Running a Dask Task#
The plugin establishes a distinct virtual and short-lived cluster for each Dask task, with Flyte overseeing the entire cluster lifecycle.
To begin, import the required dependencies.
from flytekit import ImageSpec, Resources, task
Create an ImageSpec
to encompass all the dependencies needed for the Dask task.
custom_image = ImageSpec(registry="ghcr.io/flyteorg", packages=["flytekitplugins-dask"])
Important
Replace ghcr.io/flyteorg
with a container registry you’ve access to publish to.
To upload the image to the local registry in the demo cluster, indicate the registry as localhost:30000
.
The following imports are required to configure the Dask cluster in Flyte. You can load them on demand.
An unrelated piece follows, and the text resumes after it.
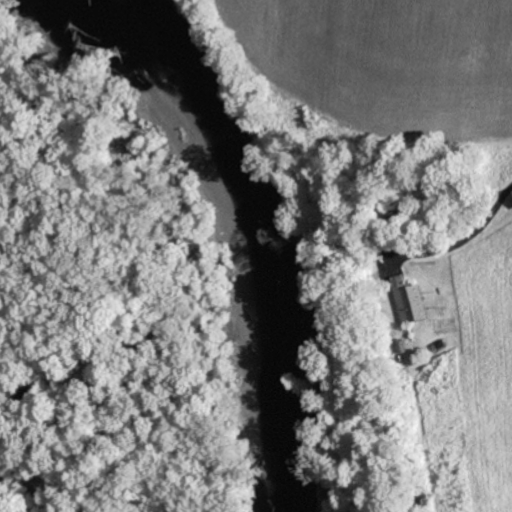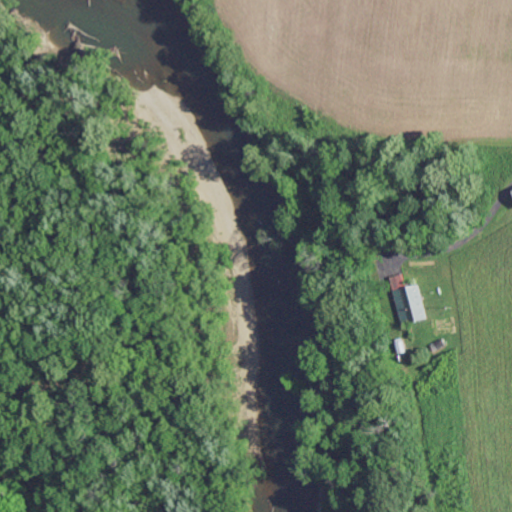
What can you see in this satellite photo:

if custom_image.is_container():
from dask import array as da
from flytekitplugins.dask import Dask, WorkerGroup
When executed locally, Flyte launches a Dask cluster on the local environment.
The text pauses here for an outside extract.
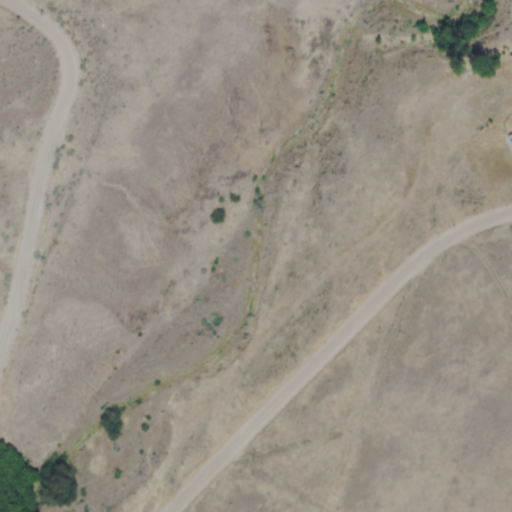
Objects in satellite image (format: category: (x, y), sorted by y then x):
road: (148, 470)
However, when executed remotely, Flyte triggers the creation of a cluster with a size determined by the
specified Dask
configuration.
@task(
task_config=Dask(
workers=WorkerGroup(
number_of_workers=10,
limits=Resources(cpu="4", mem="10Gi"),
),
),
limits=Resources(cpu="1", mem="2Gi"),
container_image=custom_image,
)
def hello_dask(size: int) -> float:
# Dask will automatically generate a client in the background using the Client() function.
# When running remotely, the Client() function will utilize the deployed Dask cluster.
array = da.random.random(size)
return float(array.mean().compute())
You can execute the task locally as follows:
if __name__ == "__main__":
print(hello_dask(size=1000))